This transformation from chaos to clarity is what we call Reverse Diffusion. To achieve this, we first have to teach the model what “noise” looks like by taking real images and slowly destroying them with static — this is the Forward Process.

DDPM: Stochastic Foundation

Denoising Diffusion Probabilistic Models (DDPM) establish a generative framework based on two symmetric processes: the Forward Diffusion (adding noise) and the Reverse Diffusion / Denoising (removing noise).

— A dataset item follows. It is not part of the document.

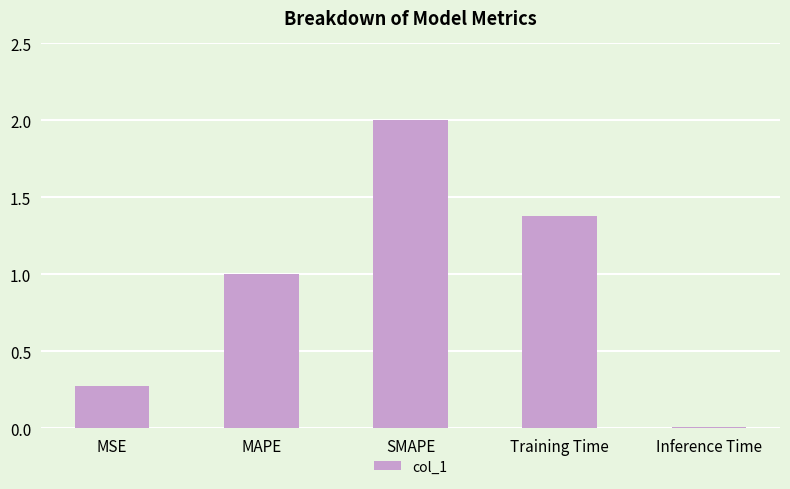

Count the number of values greater than 1.

3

Forward Process (Markov Chain)

The forward process $q$ incrementally adds Gaussian noise to the initial data $x_0$ over $T$ timesteps. Each step is defined by a variance schedule $\beta_t$:

$$ q(x_t | x_{t-1}) = \mathcal{N}(x_t; \sqrt{1 - \beta_t} x_{t-1}, \beta_t \mathbf{I}) $$

A key mathematical property of DDPM is that we can sample $x_t$ at any arbitrary timestep $t$ directly from $x_0$ without iterating through the entire chain. By defining $\alpha_t = 1 - \beta_t$ and $\bar{\alpha}t = \prod{s=1}^t \alpha_s$, we use the reparameterization trick:

$$ x_t = \sqrt{\bar{\alpha}_t} x_0 + \sqrt{1 - \bar{\alpha}_t} \epsilon, \quad \epsilon \sim \mathcal{N}(0, \mathbf{I}) $$